Informationen zum Coronavirus

Zahlreiche Menschen haben sich in China (allen voran in Wuhan in der Provinz Hubei) mit der akuten Atemwegserkrankung COVID-19 (Corona Virus Disease 2019) infiziert, die durch das neuartige Coronavirus SARS-CoV-2 ausgelöst wird. SARS steht dabei für Schweres Akutes Atemwegssyndrom (Severe Acute Respiratory Syndrome). Die Letalitätsberechnung schwankt derzeit zwischen 2 und 4 %.

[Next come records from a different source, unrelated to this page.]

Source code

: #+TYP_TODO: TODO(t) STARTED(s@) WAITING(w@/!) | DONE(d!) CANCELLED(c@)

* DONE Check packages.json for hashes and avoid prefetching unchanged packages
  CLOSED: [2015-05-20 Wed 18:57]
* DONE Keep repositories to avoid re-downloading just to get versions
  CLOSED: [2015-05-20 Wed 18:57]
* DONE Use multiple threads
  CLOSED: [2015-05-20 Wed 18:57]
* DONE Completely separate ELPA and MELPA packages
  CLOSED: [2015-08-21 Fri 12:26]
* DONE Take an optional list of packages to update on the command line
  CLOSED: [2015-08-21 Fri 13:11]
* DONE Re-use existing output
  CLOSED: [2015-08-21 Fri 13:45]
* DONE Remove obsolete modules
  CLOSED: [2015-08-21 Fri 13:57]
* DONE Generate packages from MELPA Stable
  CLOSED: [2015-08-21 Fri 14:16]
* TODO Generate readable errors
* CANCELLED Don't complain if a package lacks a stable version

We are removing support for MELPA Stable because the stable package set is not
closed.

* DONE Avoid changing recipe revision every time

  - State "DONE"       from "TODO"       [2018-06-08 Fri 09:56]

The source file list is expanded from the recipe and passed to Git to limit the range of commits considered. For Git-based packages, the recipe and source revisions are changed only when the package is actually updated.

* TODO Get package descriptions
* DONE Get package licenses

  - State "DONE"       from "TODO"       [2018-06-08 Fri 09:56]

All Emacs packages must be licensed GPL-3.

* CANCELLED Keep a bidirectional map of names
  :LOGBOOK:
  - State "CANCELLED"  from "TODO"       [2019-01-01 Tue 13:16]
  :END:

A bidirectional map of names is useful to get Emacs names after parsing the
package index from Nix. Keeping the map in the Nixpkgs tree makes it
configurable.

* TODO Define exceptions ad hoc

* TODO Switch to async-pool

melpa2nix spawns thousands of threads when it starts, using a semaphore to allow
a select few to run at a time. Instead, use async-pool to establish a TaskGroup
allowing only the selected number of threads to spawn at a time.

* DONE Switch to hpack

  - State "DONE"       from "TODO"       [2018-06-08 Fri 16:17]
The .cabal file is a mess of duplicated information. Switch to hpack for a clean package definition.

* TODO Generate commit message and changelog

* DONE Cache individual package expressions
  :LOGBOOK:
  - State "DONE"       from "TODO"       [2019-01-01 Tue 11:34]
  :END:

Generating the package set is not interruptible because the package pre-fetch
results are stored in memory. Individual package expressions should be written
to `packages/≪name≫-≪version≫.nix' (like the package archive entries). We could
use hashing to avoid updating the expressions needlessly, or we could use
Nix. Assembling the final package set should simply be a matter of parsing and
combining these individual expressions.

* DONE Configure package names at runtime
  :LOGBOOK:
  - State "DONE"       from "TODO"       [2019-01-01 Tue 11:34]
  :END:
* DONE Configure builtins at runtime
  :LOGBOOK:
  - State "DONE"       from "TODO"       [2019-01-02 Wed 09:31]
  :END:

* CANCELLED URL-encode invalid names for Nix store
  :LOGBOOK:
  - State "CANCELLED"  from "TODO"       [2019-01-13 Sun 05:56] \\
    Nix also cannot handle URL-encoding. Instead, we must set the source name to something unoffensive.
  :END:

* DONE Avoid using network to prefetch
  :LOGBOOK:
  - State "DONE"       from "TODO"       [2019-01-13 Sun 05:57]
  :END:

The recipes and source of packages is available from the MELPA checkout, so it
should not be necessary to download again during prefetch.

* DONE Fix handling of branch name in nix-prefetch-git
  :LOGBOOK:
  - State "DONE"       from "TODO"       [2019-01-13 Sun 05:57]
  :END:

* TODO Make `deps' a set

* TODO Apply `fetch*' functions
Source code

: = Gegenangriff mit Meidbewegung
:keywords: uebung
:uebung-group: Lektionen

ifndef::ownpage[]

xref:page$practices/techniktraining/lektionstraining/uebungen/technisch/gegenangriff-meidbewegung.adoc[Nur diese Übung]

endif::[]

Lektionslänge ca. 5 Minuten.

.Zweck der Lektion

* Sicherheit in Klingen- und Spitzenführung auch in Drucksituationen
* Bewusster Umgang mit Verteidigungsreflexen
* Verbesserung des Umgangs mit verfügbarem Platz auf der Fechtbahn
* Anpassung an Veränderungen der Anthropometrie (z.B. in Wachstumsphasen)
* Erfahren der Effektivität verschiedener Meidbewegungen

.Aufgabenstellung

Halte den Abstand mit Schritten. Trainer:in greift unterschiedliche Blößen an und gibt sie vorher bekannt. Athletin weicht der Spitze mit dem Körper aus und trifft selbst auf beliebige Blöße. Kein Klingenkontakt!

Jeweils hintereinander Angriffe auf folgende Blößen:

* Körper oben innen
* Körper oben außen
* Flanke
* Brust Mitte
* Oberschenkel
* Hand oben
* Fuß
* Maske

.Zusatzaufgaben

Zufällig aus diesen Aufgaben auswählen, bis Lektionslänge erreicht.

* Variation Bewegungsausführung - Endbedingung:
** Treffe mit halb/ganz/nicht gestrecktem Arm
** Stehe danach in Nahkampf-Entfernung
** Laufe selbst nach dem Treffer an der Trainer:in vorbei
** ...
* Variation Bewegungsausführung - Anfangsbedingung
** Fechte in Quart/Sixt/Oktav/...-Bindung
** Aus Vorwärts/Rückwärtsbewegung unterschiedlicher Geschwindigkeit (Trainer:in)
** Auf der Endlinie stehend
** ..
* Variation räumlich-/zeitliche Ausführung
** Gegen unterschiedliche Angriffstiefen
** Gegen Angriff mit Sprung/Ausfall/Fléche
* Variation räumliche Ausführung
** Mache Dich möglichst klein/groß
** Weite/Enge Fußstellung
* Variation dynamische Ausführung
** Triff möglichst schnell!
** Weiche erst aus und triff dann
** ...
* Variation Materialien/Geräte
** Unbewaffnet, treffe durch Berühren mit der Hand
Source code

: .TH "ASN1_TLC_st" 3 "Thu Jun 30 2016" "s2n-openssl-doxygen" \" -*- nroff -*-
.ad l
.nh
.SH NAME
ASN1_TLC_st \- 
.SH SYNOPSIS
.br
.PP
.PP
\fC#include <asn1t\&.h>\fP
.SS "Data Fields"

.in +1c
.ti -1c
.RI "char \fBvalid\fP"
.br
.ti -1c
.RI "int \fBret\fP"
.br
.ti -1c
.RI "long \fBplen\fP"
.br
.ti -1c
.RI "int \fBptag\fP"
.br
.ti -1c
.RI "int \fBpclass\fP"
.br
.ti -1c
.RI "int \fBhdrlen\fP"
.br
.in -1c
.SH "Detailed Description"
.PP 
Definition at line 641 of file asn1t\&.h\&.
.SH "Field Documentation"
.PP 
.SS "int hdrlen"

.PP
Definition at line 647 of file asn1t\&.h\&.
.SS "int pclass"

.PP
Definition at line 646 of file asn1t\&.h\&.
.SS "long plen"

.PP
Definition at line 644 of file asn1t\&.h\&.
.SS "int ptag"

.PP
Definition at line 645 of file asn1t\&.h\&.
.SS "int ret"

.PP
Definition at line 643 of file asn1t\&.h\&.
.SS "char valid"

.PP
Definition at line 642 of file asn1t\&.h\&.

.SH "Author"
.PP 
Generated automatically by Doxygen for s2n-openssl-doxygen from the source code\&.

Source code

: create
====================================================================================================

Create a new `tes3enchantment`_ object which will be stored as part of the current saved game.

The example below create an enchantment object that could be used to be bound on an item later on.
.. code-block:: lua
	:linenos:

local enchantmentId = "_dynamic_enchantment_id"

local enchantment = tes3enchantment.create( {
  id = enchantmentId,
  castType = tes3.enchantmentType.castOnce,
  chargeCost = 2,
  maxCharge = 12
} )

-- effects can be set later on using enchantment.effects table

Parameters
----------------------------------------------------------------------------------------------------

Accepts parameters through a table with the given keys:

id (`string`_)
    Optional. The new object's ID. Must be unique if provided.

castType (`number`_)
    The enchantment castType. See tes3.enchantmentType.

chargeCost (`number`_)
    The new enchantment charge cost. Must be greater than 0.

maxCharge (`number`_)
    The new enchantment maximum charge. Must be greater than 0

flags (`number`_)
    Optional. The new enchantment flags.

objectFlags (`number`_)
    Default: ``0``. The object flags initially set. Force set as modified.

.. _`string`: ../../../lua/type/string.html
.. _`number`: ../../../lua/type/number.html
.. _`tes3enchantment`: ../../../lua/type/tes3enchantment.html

Angesichts der weltweit fortschreitenden Verbreitung des Coronavirus hat die Weltgesundheitsorganisation (WHO) am 30. Januar 2020 eine "gesundheitliche Notlage von internationaler Tragweite" ausgerufen. Wie sich die WHO-Mitglieder im Jahr 2005 geeinigt haben, kann ein solcher internationaler Gesundheitsnotstand ausgerufen werden, wenn eine Seuche mehrere Länder bedroht. Verbunden mit der Erklärung einer Notlage sind Empfehlungen, wie Länder sich schützen und eine Ausbreitung des Virus verhindern können. Auch sind die WHO-Mitglieder bei einer Notlage verpflichtet, ihre Maßnahmen zu koordinieren.

In Deutschland sind bislang nur wenige bestätigte Infektionsfälle aufgetreten. Nach Einschätzung der Bundesregierung besteht für Deutschland nach wie vor keine akute Gefahr. Das Bundesgesundheitsministerium verweist auf eine Einschätzung des Robert-Koch-Instituts (RKI), wonach das Risiko für Deutschland "weiterhin gering" sei. Um die Lage jedoch stets aktuell einschätzen zu können, steht das RKI im engen Austausch mit der Weltgesundheitsorganisation und überwacht alle neu eintreffenden Nachrichten zu dem Geschehen im Ausland.
Auf globaler Ebene handelt es sich um eine sich sehr dynamisch entwickelnde und ernst zu nehmende Situation. Für eine abschließende Beurteilung der Schwere von COVID-19 liegen gegenwärtig nicht genügend Daten vor. Schwere und tödliche Krankheitsverläufe kommen bei einem Teil der Fälle vor. Mit einem Import von weiteren Fällen nach Deutschland muss gerechnet werden. Auch weitere Übertragungen und Infektionsketten in Deutschland sind möglich. Gegenwärtig gibt es jedoch keinen Anhalt für eine anhaltende Viruszirkulation in Deutschland, sodass die Gefahr für die Gesundheit der Bevölkerung in Deutschland aktuell weiterhin gering bleibt. Es ist offen, ob es gelingen wird, die weltweite Ausbreitung des Erregers einzugrenzen; daher kann sich diese Einschätzung kurzfristig durch neue Erkenntnisse ändern.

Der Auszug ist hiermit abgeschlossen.